GOAL:
Substitute "binomial name" for "scientific name" in the records, starting with the line that contains "phylum: Arthropoda" and going on through the line that contains "scientific name: Hypolimnas misippus". Leave all else unchanged, and give only those lines.

**** RECORDS ****

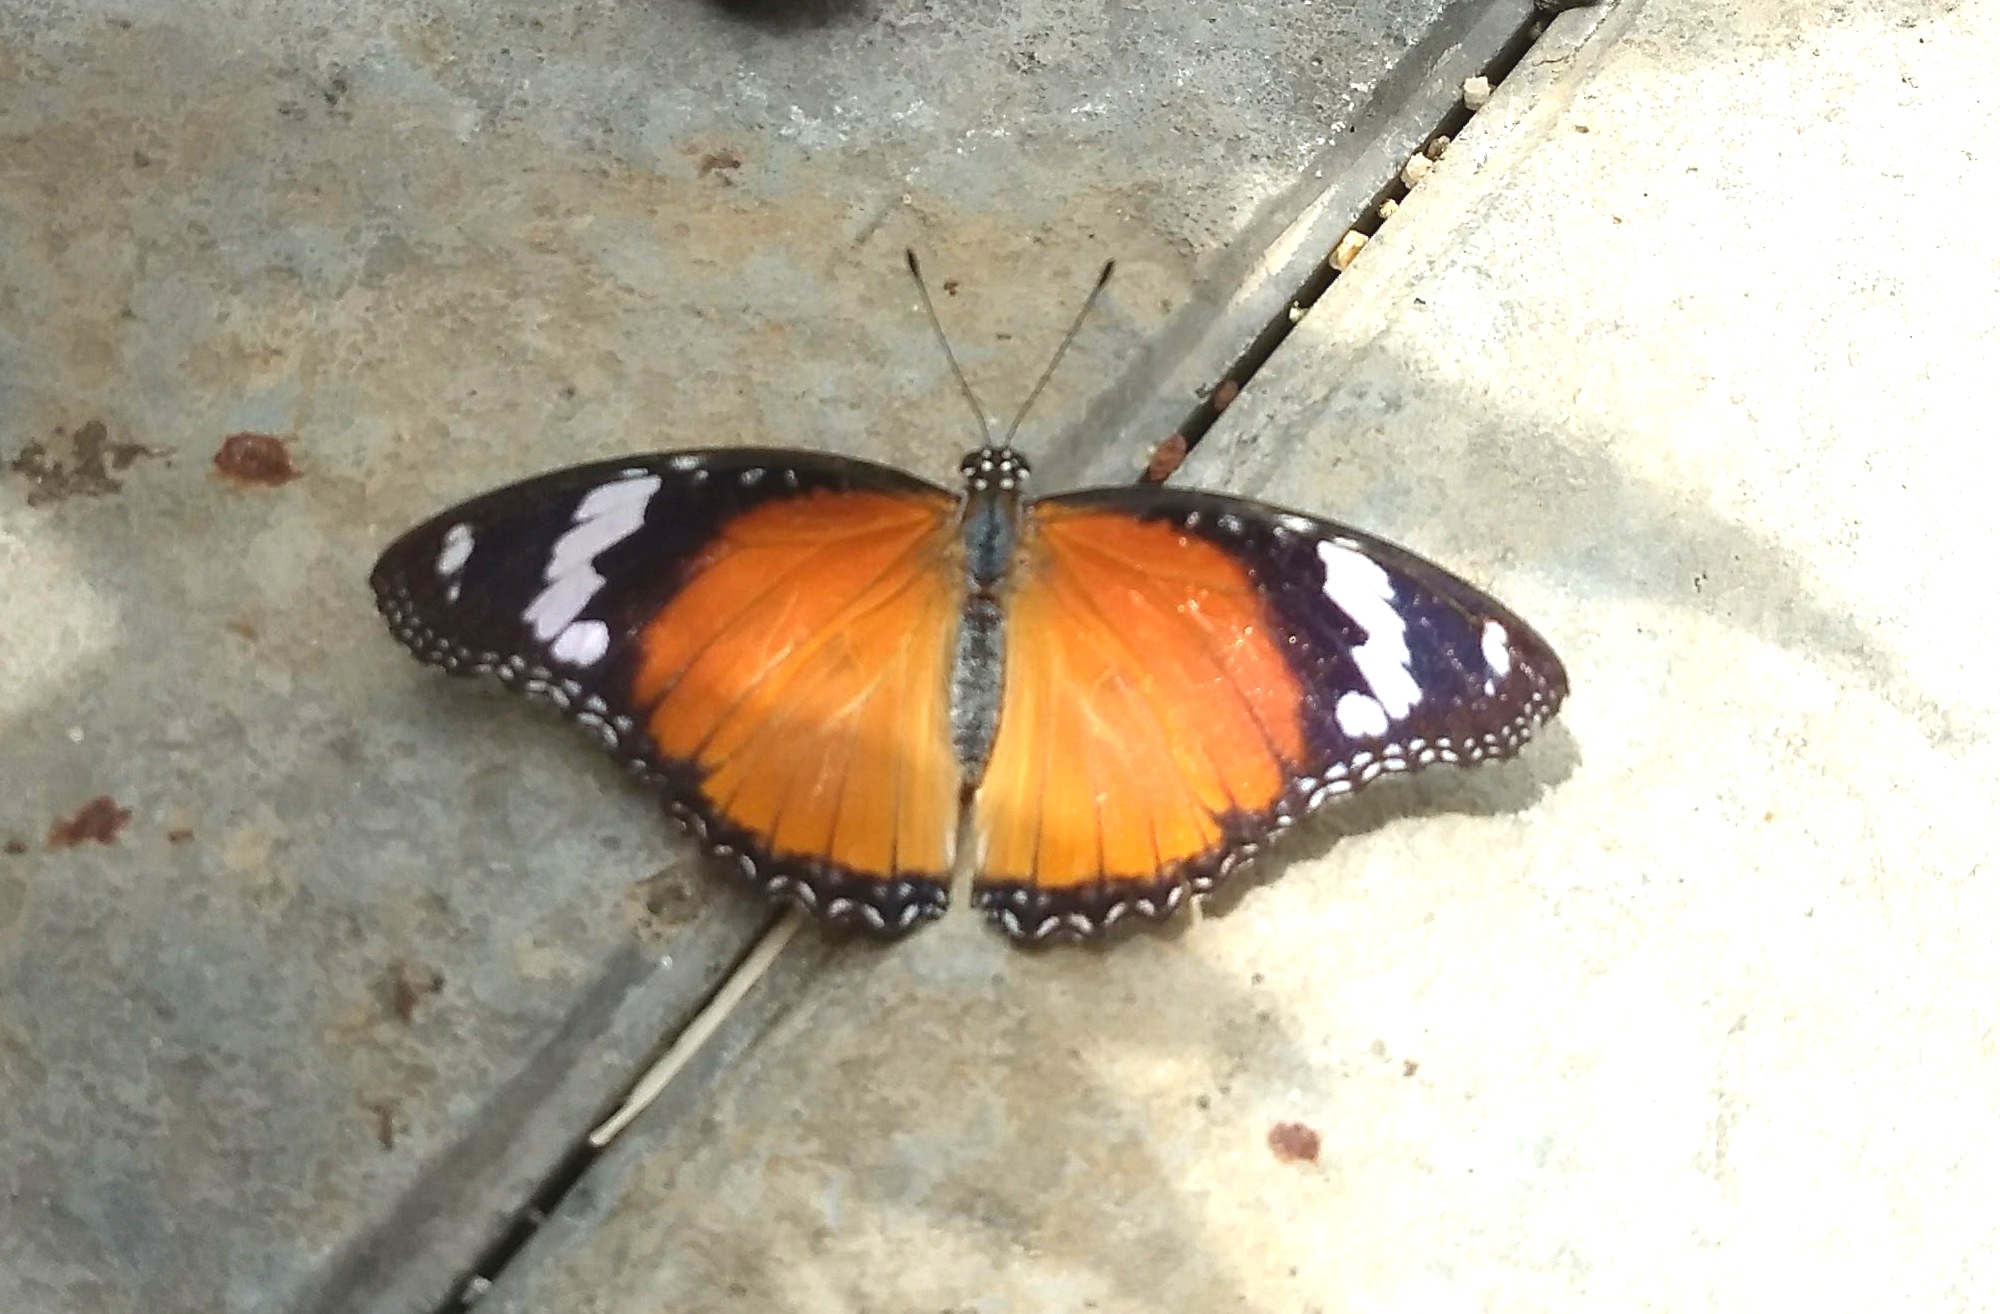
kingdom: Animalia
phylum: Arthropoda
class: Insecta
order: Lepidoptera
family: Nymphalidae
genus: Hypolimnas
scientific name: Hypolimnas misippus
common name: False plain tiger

****
**** RECORDS ****

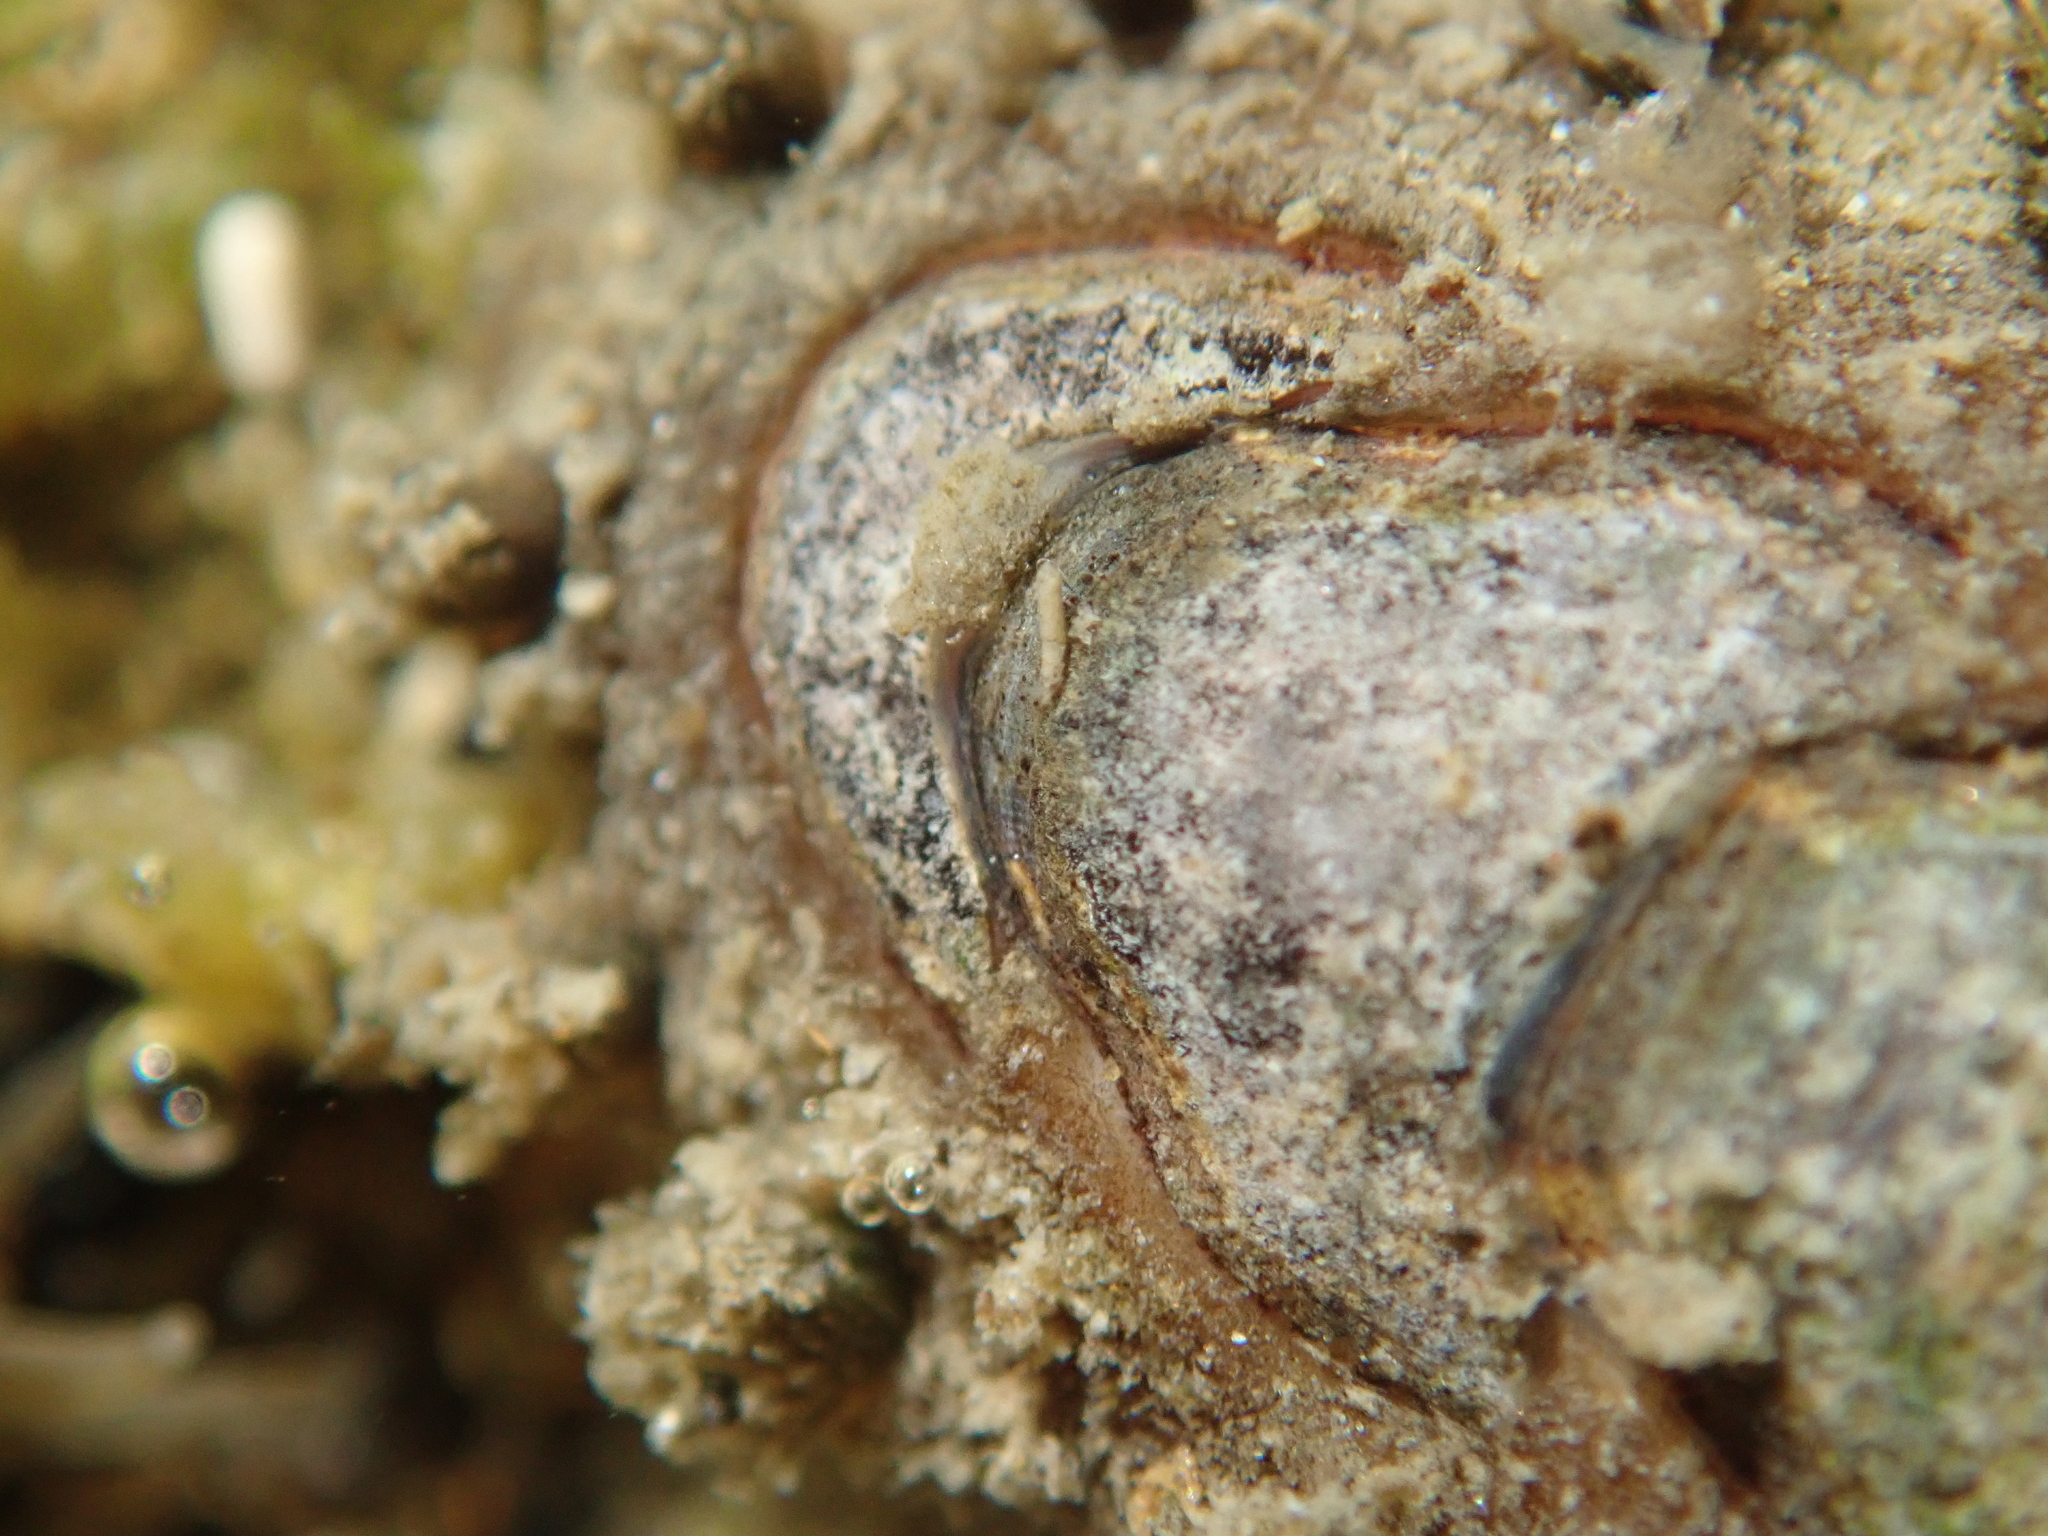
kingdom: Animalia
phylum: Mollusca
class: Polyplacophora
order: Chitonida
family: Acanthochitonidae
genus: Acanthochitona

****
**** RECORDS ****

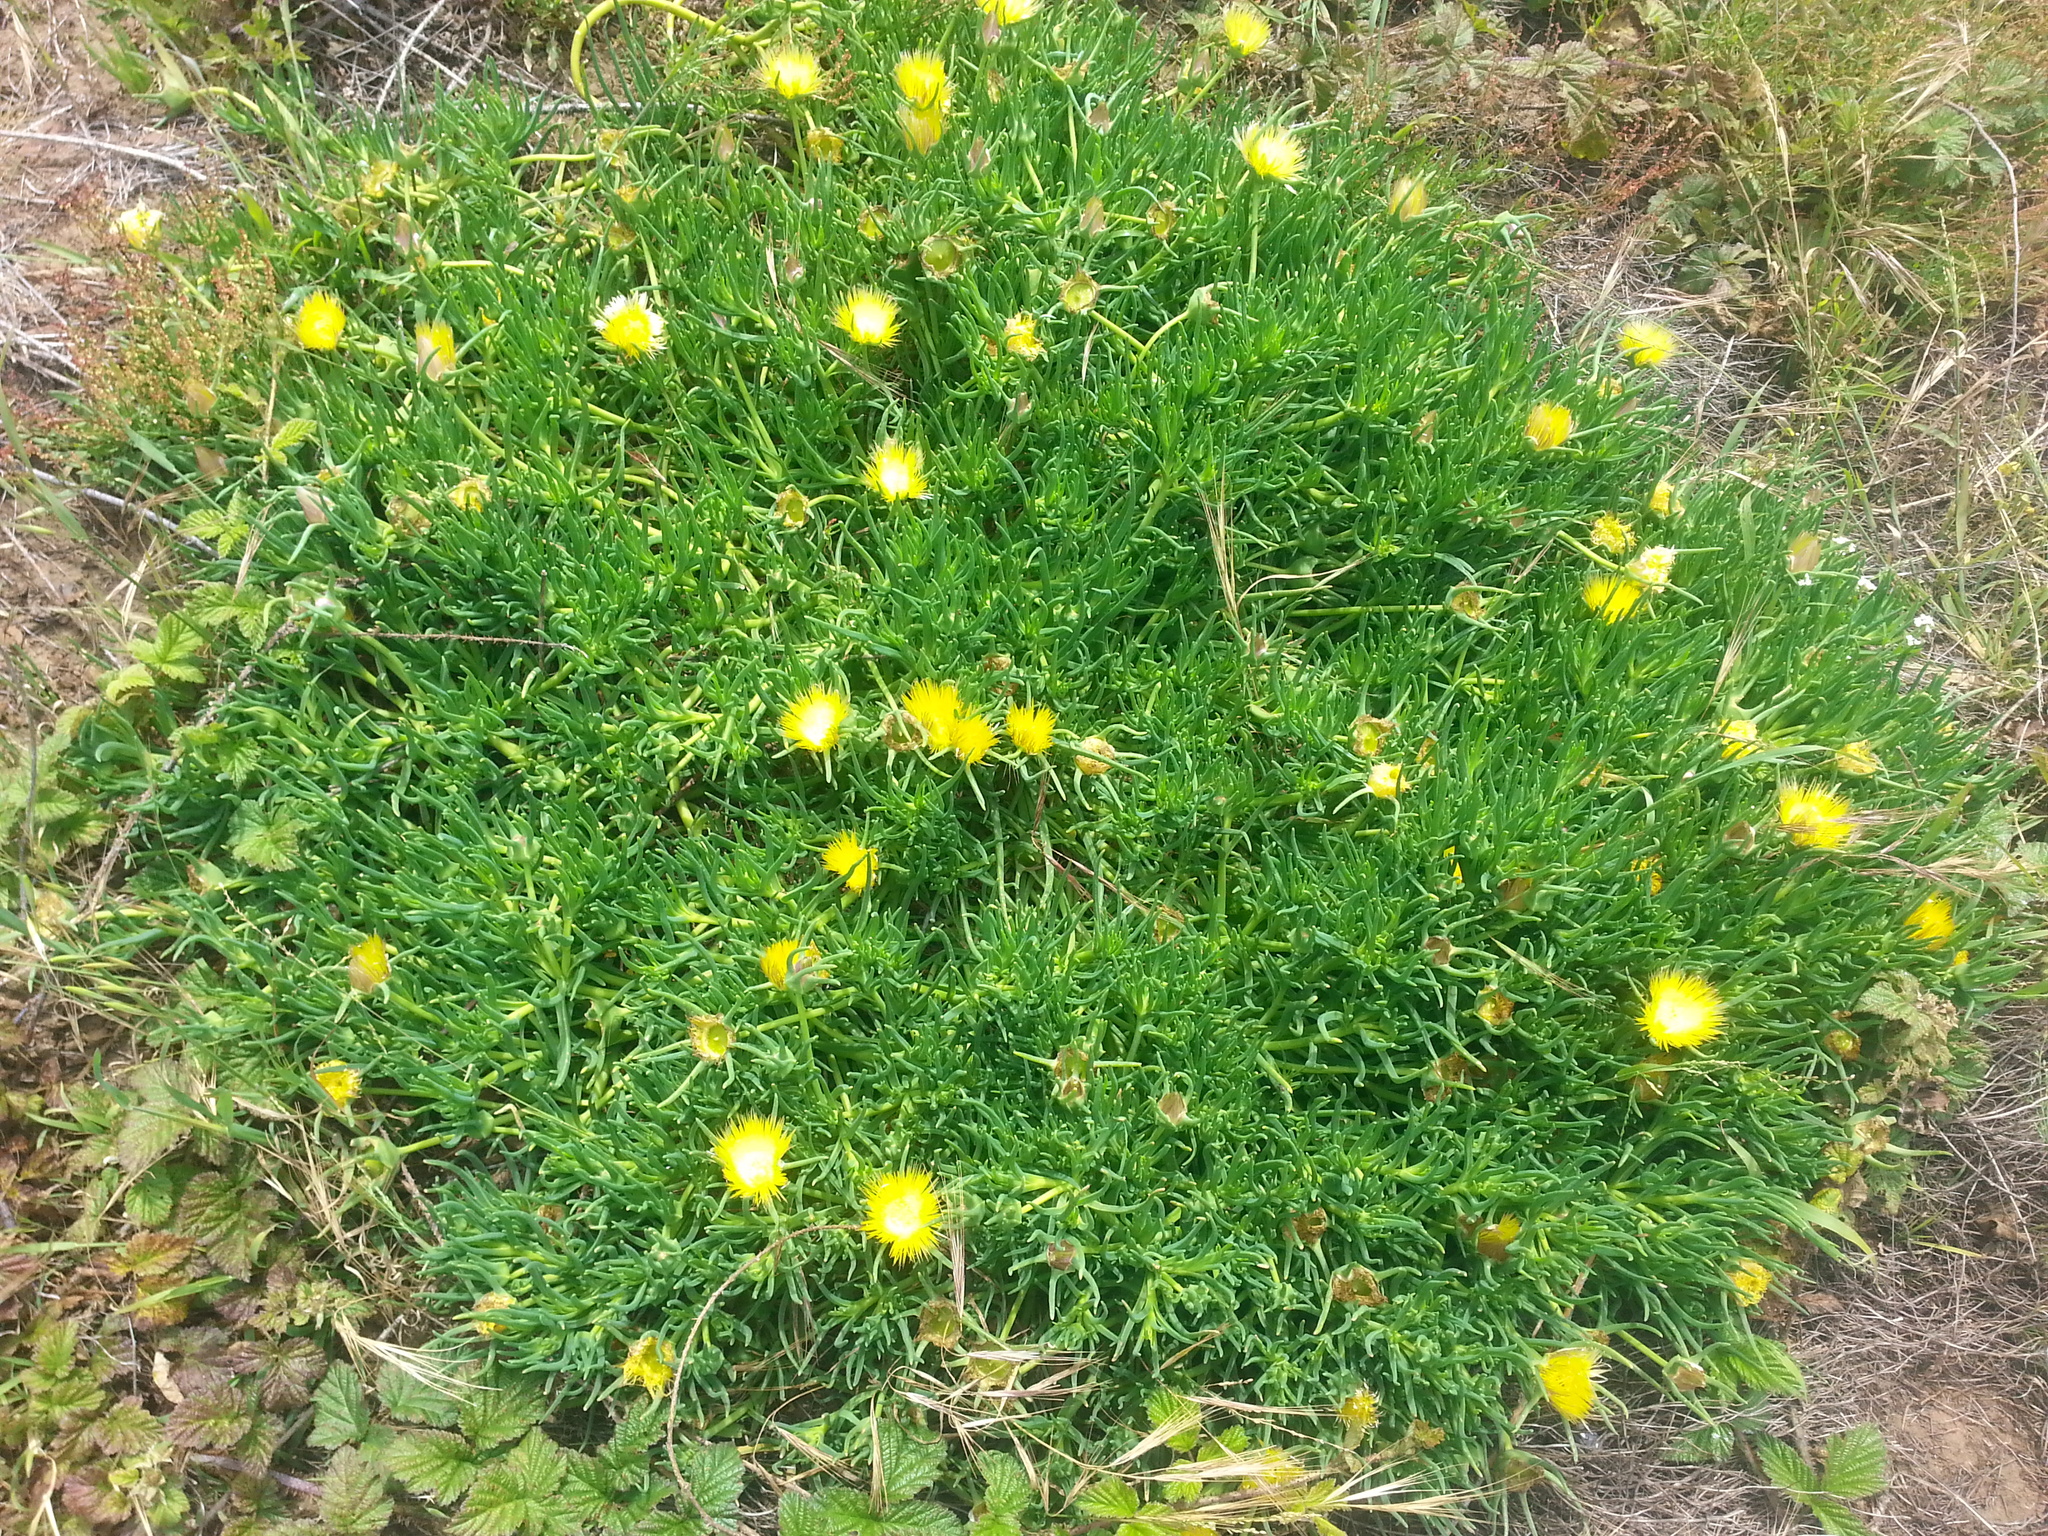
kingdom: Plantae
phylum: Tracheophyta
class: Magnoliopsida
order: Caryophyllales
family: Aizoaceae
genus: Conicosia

****

REPLY TO THE EXERCISE:
phylum: Arthropoda
class: Insecta
order: Lepidoptera
family: Nymphalidae
genus: Hypolimnas
binomial name: Hypolimnas misippus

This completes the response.